Put it this way: When an AI can jam a solo like Gilmour (or any other talented free-style musician), I would be very hard-pressed to deny it was conscious.
January 19th, 2020 at 11:48 am
“Are you saying there is no difference anywhere between those three? I would have thought there were at least some differences.”
On there are differences. The higher order circuitry of course would be very different. My brain is in a very different state remembering the sight of someone than it is actually seeing them in the moment. And the immediate perception is far more vivid, since there’s a data stream coming in to error correct against.
I think we could establish that the copied mind was conscious more easily than we could establish that its experience was the same as the original. But if a copy of Gilmour can jam like Gilmour, I’m not sure anyone will care, except for philosophers.
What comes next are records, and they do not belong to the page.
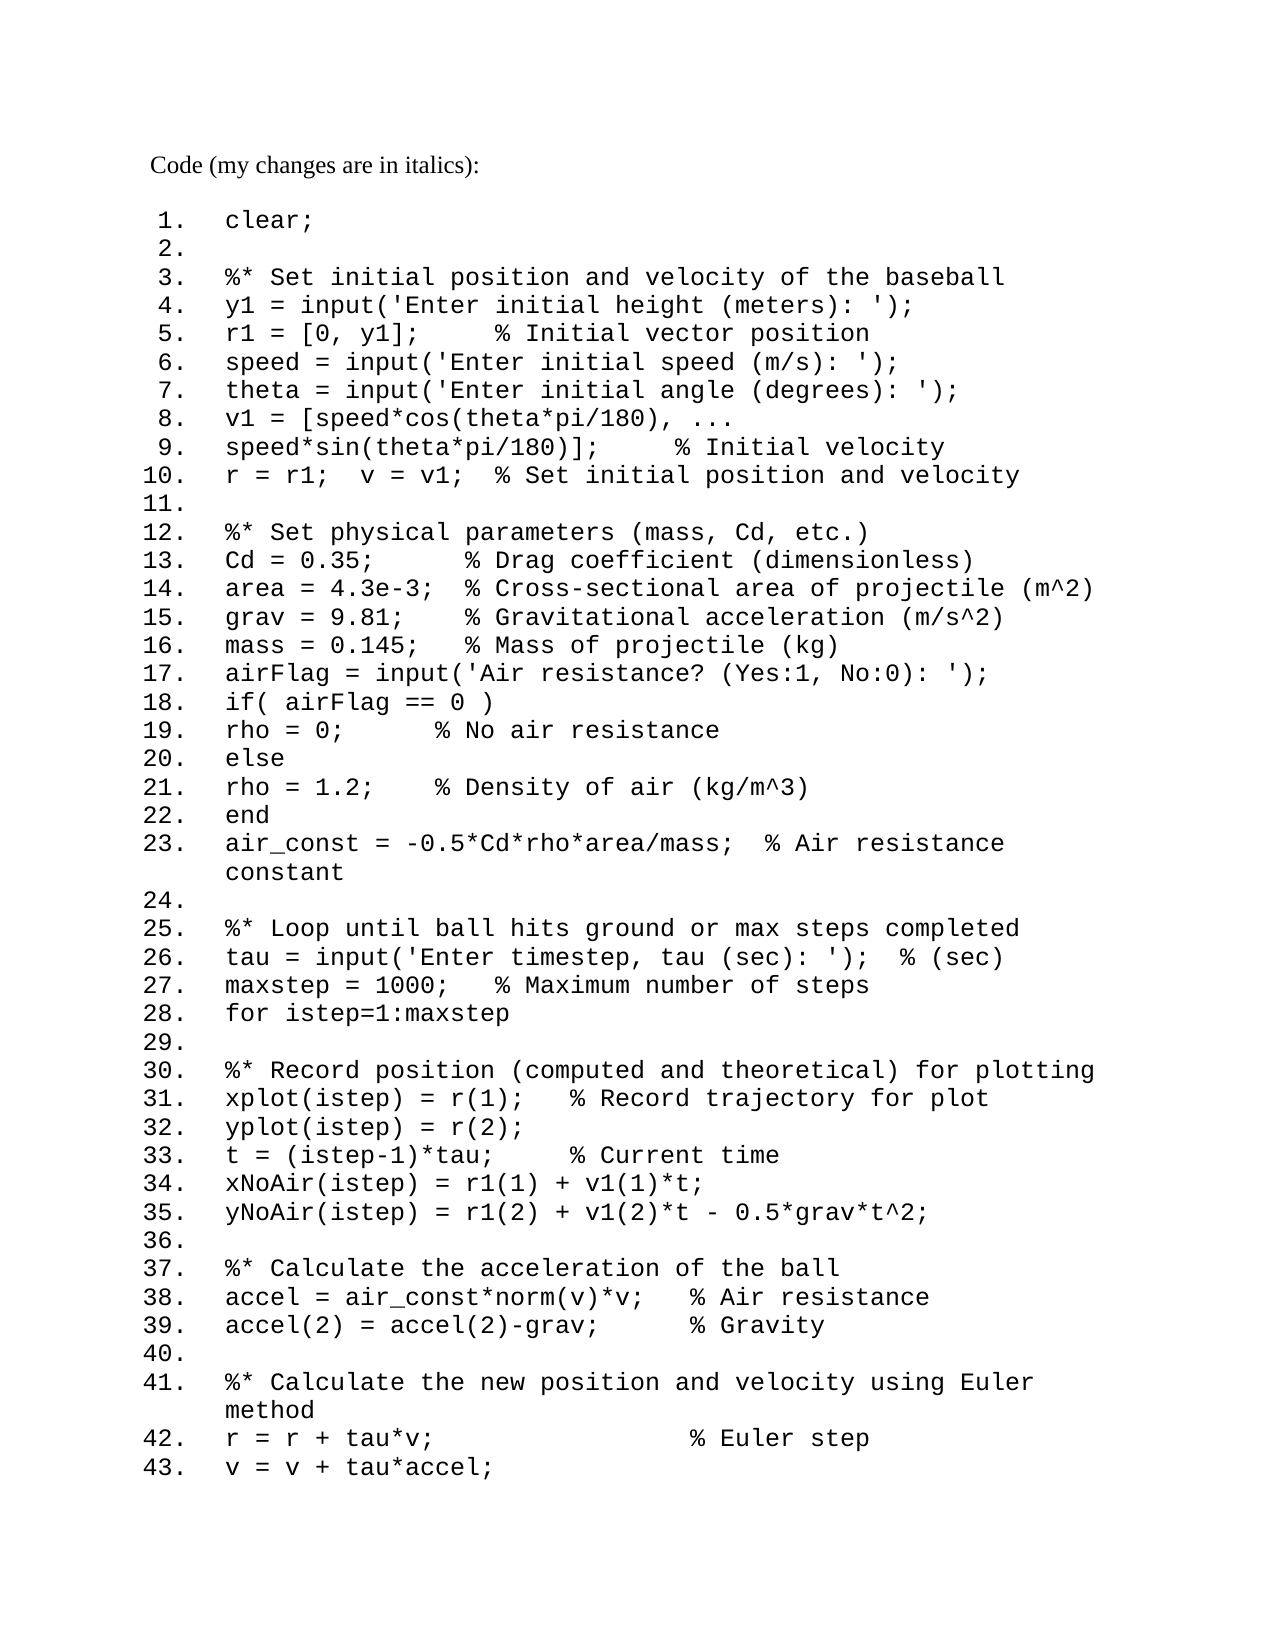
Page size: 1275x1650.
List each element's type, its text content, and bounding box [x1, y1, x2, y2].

list r = r + tau*v; % Euler step [187, 1426, 1125, 1454]
list accel(2) = accel(2)-grav; % Gravity [187, 1312, 1125, 1341]
list airFlag = input('Air resistance? (Yes:1, No:0): '); [187, 661, 1125, 689]
list %* Set physical parameters (mass, Cd, etc.) [187, 519, 1125, 547]
text Code (my changes are in italics): [150, 150, 1125, 179]
list xplot(istep) = r(1); % Record trajectory for plot [187, 1086, 1125, 1114]
list if( airFlag == 0 ) [187, 689, 1125, 717]
list v1 = [speed*cos(theta*pi/180), ... [187, 406, 1125, 434]
list y1 = input('Enter initial height (meters): '); [187, 292, 1125, 321]
list rho = 1.2; % Density of air (kg/m^3) [187, 774, 1125, 802]
list yNoAir(istep) = r1(2) + v1(2)*t - 0.5*grav*t^2; [187, 1199, 1125, 1227]
list grav = 9.81; % Gravitational acceleration (m/s^2) [187, 604, 1125, 632]
list t = (istep-1)*tau; % Current time [187, 1142, 1125, 1171]
list %* Calculate the acceleration of the ball [187, 1256, 1125, 1284]
list v = v + tau*accel; [187, 1454, 1125, 1482]
list area = 4.3e-3; % Cross-sectional area of projectile (m^2) [187, 576, 1125, 604]
list yplot(istep) = r(2); [187, 1114, 1125, 1142]
list tau = input('Enter timestep, tau (sec): '); % (sec) [187, 944, 1125, 972]
list r1 = [0, y1]; % Initial vector position [187, 321, 1125, 349]
list %* Calculate the new position and velocity using Euler method [187, 1369, 1125, 1426]
list air_const = -0.5*Cd*rho*area/mass; % Air resistance constant [187, 831, 1125, 887]
list r = r1; v = v1; % Set initial position and velocity [187, 462, 1125, 491]
list mass = 0.145; % Mass of projectile (kg) [187, 632, 1125, 661]
list Cd = 0.35; % Drag coefficient (dimensionless) [187, 547, 1125, 576]
list rho = 0; % No air resistance [187, 717, 1125, 746]
list %* Loop until ball hits ground or max steps completed [187, 916, 1125, 944]
list else [187, 746, 1125, 774]
list speed*sin(theta*pi/180)]; % Initial velocity [187, 434, 1125, 462]
list maxstep = 1000; % Maximum number of steps [187, 972, 1125, 1001]
list accel = air_const*norm(v)*v; % Air resistance [187, 1284, 1125, 1312]
list %* Set initial position and velocity of the baseball [187, 264, 1125, 292]
list end [187, 802, 1125, 831]
list theta = input('Enter initial angle (degrees): '); [187, 377, 1125, 406]
list for istep=1:maxstep [187, 1001, 1125, 1029]
list xNoAir(istep) = r1(1) + v1(1)*t; [187, 1171, 1125, 1199]
list speed = input('Enter initial speed (m/s): '); [187, 349, 1125, 377]
list clear; [187, 207, 1125, 236]
list %* Record position (computed and theoretical) for plotting [187, 1057, 1125, 1086]
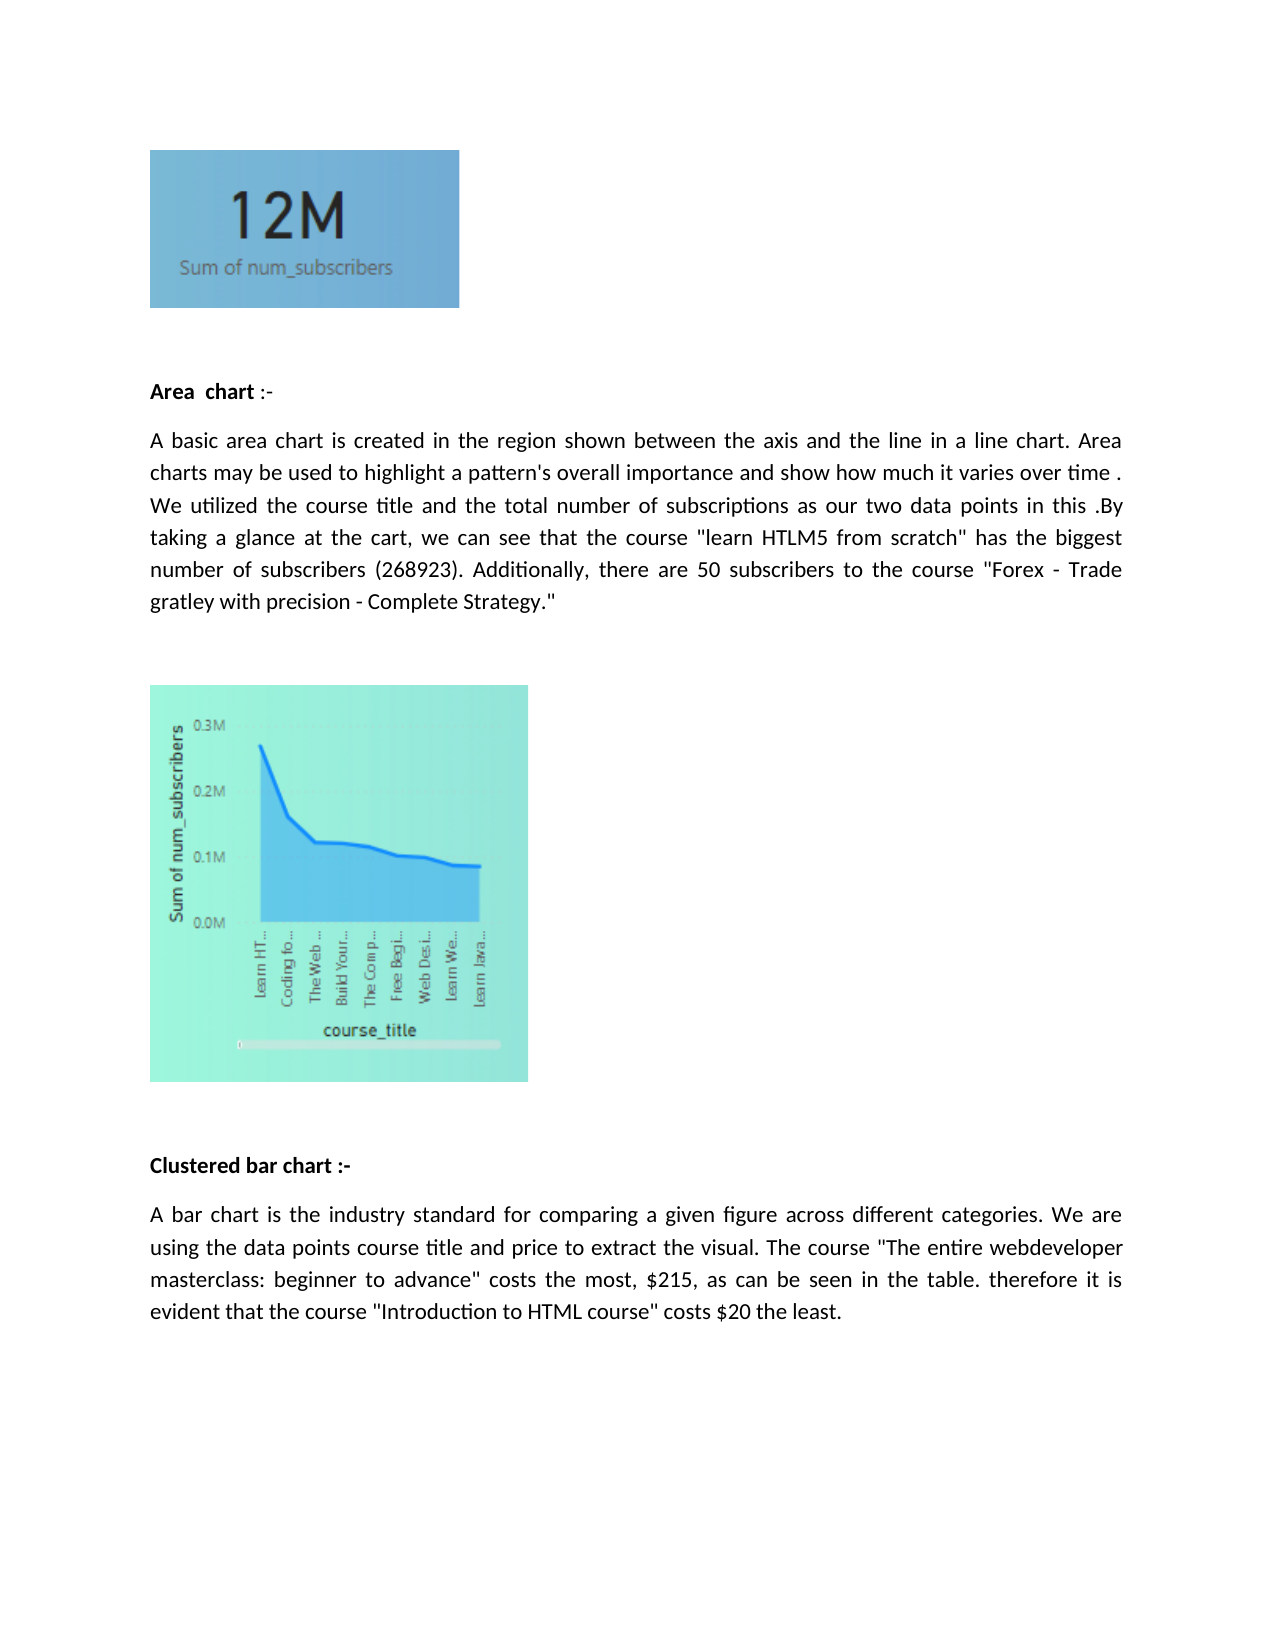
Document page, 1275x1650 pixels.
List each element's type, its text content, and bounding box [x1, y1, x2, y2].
January 19th, 2020 at 12:02 pm
“The higher order circuitry of course would be very different.”
So then, assuming A and A* are somehow different experiences, it’s at least possible the system would notice a difference?
“I think we could establish that the copied mind was conscious more easily than we could establish that its experience was the same as the original.”
I agree. As you know, I see mind uploading or copying as the least likely, or at least last step in our abilities with minds. It requires the deepest understanding and all the technology.
I very much think we’ll see new-born AI long before we’ll see uploaded or copied minds. For one thing, new-born AI in Positronic form seems foreseeable to me. Duplicating a living brain in Positronic form requires the Positronic knowledge and technology, plus the ability to copy (rather than let it form connections on its own as new-born brains do).
Likewise, a VR AI (if possible) also seems easier with new-born than existing on the same counts. That extra step of getting our pattern into the machine is a killer!
January 19th, 2020 at 12:33 pm
“So then, assuming A and A* are somehow different experiences, it’s at least possible the system would notice a difference?”
It depends on what you mean by A and A*. If A is the memory and A* a new sensory experience, then obviously it could notice any differences.
But if A* is a memory of A, then how could the system ever notice the difference? And if, like the brain, the circuitry it uses to perceive, say, red, is the same as the circuitry it uses to remember red, then even if its experience of red has changed radically, it won’t notice the difference.
January 19th, 2020 at 1:04 pm
“It depends on what you mean by A and A*.”
Right, so what I mean is A is an experience without the artificial neuron(s) and A* is that same experience with the artificial neuron(s). It sounds like where those neurons are matters.
I took Chalmers’ experiment to imply the location is in the active perceptual circuitry. If the artificial neuron is switched in and out, we’d notice an immediate perceptual difference, if the artificial neuron acted differently. Chalmers says it doesn’t, so we’re not supposed to notice a difference.
The putative difference would be between our (accurate) memory of A in contrast with our suddenly altered immediate perception of A*. That’s just how I read it.
But if the neuron was in the shared circuitry… hmmm, is memory holographic enough that you might spot a difference? The change would no longer be consistent with the distributed memory? It’d be like a flaw in an optical hologram — I’m not sure what happens there. Is the flaw error-corrected away — overruled by the distributed information? Or does it create a small aberration in the image?
If all the right neurons were switched out (again assuming there is a factual difference between A and A*), the memory would be the memory. Yeah, how would you know otherwise? You’d need a meta-memory of the memory. (Which is what got me wondering if the holographic nature of memory might act as a meta-memory.)